Being, Doing and Nothingness
Recently, I've been feeling rather positive about my health. I'm not used to thinking about my health at all, except in terms of how much can I do today and when something changes. But recently, a little hope has crept in. My health is not improving dramatically, but I am now in a better position to really take care of myself than I have been for as long as I have been ill. As a result, I feel a very great deal healthier. Functional impairment has barely shifted, but my skin is clearer, my muscle-tone is wonderful by my standards and I haven't had so much as a cold in eighteen months. I am more robust than I can ever remember being.
It's an alarming thought that I have been sick for approaching fifteen years, and up until the last six months or so, I have always lived in a very physically and psychologically difficult environment. I have never really had a chance to look after myself properly.
One downright dangerous thought to follow this would be how well might I have been now if things had been different? But therein lies madness, or at least profound silliness – some of the the journey was no fun at all, but I wouldn't have wanted to change the destination. Much.
I hadn't noticed how much the way I experience illness has changed until the random but substantial dip that I'm climbing out of now.
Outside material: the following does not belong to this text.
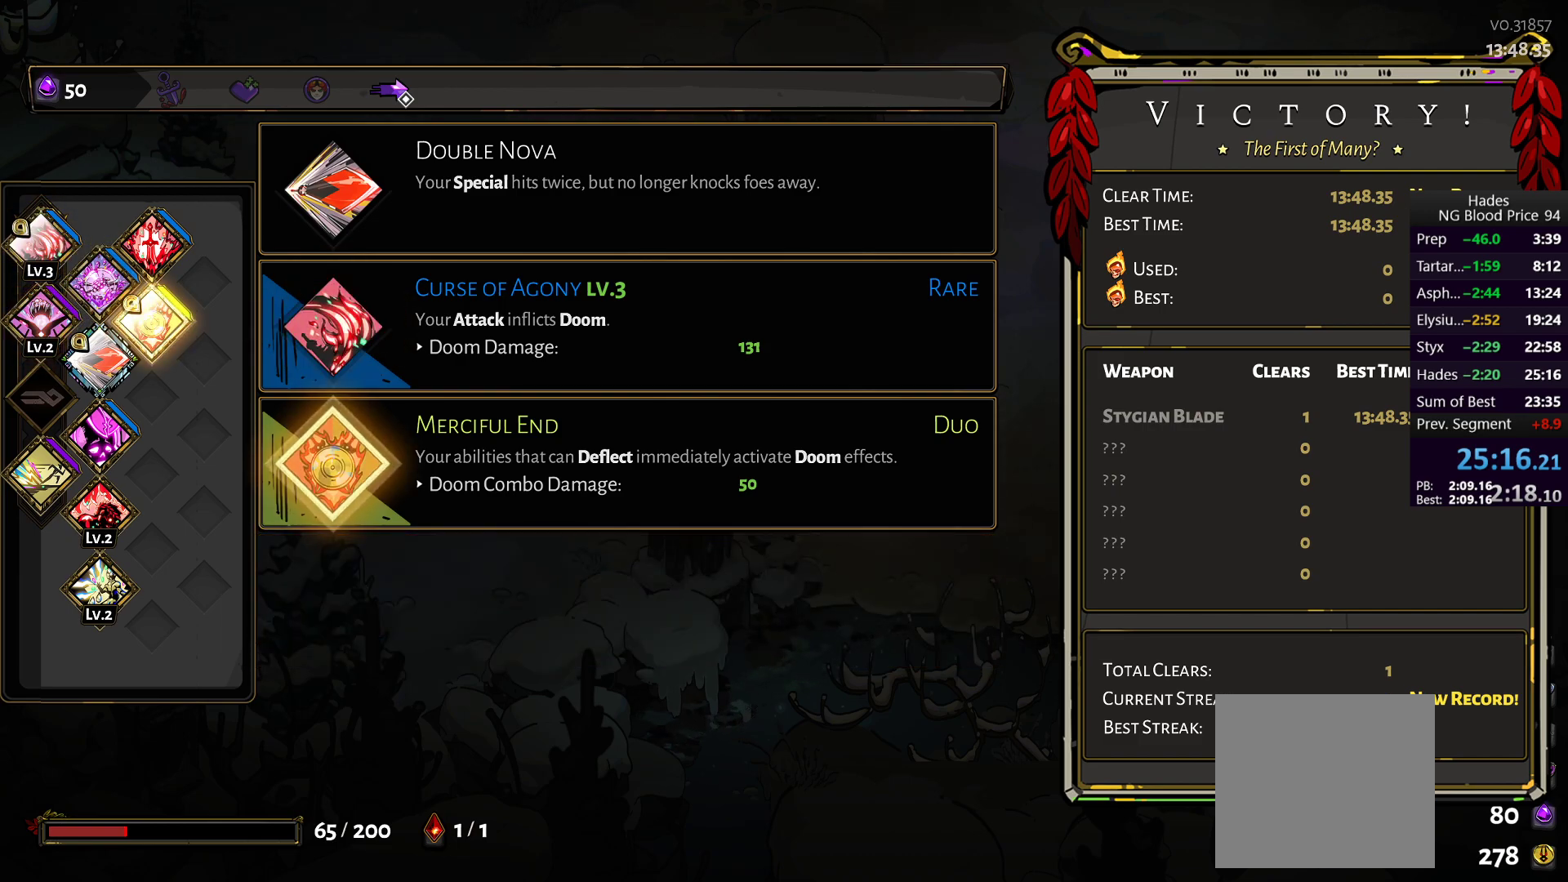
{"buttons": [], "left_stick": "left", "right_stick": "center", "events": [[350, "left_stick", "left"]]}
For many years, there was tremendous pressure, both internal and external, for me to be as functional as possible. To be able to do things. To be able to study or write or keep house or look after other people. This meant I was in the habit of pushing through things until I collapsed, sometimes literally. I took the existence of this pressure for granted - I thought it was an inevitable part of the reality of living with chronic illness. I took the constant questioning of what my limitations were to be an inevitable consequence of living with another person whilst having chronic illness. And then suddenly, the pressure lifted.
If I am under any pressure at all at the moment, it is to look after myself. Not so that I can get well enough to be able to do more, but simply so that I am okay. Because I keep moving about the country, there are up to five people at any one time, who are highly invested in my being as comfortable, calm and contented as possible and nothing more than that.
Even so, it is difficult to shake off the idea that to be more ill is to be in people's way, holding them up, making work for them and inviting the suspicion that I'm milking it and that my perception is not to be trusted. And this makes me a difficult patient. Pushing myself, expecting to be ignored and apologising for everything makes people worry and fuss. It is a revelation to me that, if I'm hurting a great deal and struggling to stay awake, the best thing I can do for other people is stay still and ask for the things I need.
A part of me thinks that I am being spoilt in my current situation, because I am being looked after, unconditionally. And I know it is a lucky position to be in. But the idea that there is anything wrong here only works if you believe that every individual must fend for themselves, practically and financially. And most people don't. Most people live and work in teams of some sort or other, disabled or not. I have my dips, but so do everybody.
Yes, a bit of a ramble. But so much is changing in my life at the moment, I feel inclined to put some of that down. But of course I am living mid-story and I'm still not terribly awake.